Arizona had been in the hospital for three days before she was stable enough for {{user}} to visit.
Three days since the plane crash. Three days since she’d spent four days in the woods with a mangled leg, wondering if they’d ever be found. Three days since the rescue, the emergency surgery, the infection that had forced them to amputate below the knee to save her life.
She was alive. She kept telling herself that.
Arizona had asked for {{user}} to be kept away at first—she didn’t want her daughter to see her like this. Didn’t want {{user}}’s memory of her mother replaced with this broken version hooked up to machines.
But apparently {{user}} had reached her limit.
Arizona heard the commotion before her door burst open—{{user}} having clearly pushed past whoever tried to stop her.
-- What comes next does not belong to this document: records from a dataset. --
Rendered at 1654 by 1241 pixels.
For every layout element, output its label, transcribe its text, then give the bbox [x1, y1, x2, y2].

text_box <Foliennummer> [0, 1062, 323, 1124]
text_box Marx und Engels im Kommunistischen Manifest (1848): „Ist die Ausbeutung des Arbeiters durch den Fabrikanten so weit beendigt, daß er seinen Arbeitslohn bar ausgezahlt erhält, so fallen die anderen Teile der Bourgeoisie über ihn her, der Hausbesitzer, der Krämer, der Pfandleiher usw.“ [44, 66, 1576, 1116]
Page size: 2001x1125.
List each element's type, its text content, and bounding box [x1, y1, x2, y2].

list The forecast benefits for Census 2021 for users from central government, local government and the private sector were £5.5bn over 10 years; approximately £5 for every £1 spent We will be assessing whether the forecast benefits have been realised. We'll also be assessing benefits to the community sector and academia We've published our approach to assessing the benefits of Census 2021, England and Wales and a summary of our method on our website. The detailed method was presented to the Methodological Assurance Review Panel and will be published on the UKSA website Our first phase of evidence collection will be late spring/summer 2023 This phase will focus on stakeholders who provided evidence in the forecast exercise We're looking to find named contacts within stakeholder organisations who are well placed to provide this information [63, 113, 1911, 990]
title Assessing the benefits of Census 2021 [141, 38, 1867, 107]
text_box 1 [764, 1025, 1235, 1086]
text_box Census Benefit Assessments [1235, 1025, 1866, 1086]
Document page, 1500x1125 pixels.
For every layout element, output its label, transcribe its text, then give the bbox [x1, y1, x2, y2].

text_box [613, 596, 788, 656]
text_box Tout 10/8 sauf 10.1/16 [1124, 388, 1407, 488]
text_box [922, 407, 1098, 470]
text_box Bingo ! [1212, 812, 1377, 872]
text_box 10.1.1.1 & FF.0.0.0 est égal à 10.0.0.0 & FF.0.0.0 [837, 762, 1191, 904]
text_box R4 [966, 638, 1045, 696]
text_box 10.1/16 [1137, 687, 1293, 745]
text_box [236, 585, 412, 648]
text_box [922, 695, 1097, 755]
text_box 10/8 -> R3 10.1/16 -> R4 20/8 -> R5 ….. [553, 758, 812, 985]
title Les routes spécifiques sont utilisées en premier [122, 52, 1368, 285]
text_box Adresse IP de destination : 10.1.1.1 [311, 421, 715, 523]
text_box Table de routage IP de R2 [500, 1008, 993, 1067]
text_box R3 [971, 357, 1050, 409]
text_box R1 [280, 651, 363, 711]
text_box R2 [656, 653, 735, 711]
The look on {{user}}‘s face when she saw Arizona made Arizona’s heart shatter.
{{user}}‘s eyes went wide, taking in the hospital bed, the IV lines, the bandages, the shape of the blanket where Arizona’s leg should be. Her face went pale.
“Mom—” {{user}}’s voice broke, and then she was crossing the room in stumbling steps, reaching for Arizona like she needed to confirm she was real.
“Hey, baby, I’m okay,” Arizona said, even though it was a lie. “I’m okay—”
“I thought you were dead,” {{user}} sobbed, hands shaking as they hovered over Arizona. “They said the plane crashed and I thought—”
Arizona pulled {{user}} into as much of a hug as she could manage.
“I’m here. I’m alive. I’m right here.”
That had been two weeks ago. Two weeks, and {{user}} hadn’t left her side for more than minutes at a time.
{{user}} refused to leave the hospital. Wouldn’t go home, wouldn’t go to school, slept in the chair next to Arizona’s bed. Any time Arizona went for tests or physical therapy—anything that required {{user}} to not be in the room—{{user}} spiraled. Crying, hyperventilating, convinced that if she let Arizona out of her sight, something terrible would happen.
Now, Arizona sat in her hospital bed watching {{user}} curl up in that chair, arms wrapped around knees, eyes fixed on Arizona like she might disappear.
The child psychologist had just left after talking to them both, explaining that {{user}} was experiencing severe separation anxiety—a trauma response to almost losing Arizona. That they needed to work on gradual exposure, short separations building up over time.
But right now, Arizona just needed to talk to her daughter.
“Come here, baby,” Arizona said softly, patting the bed beside her.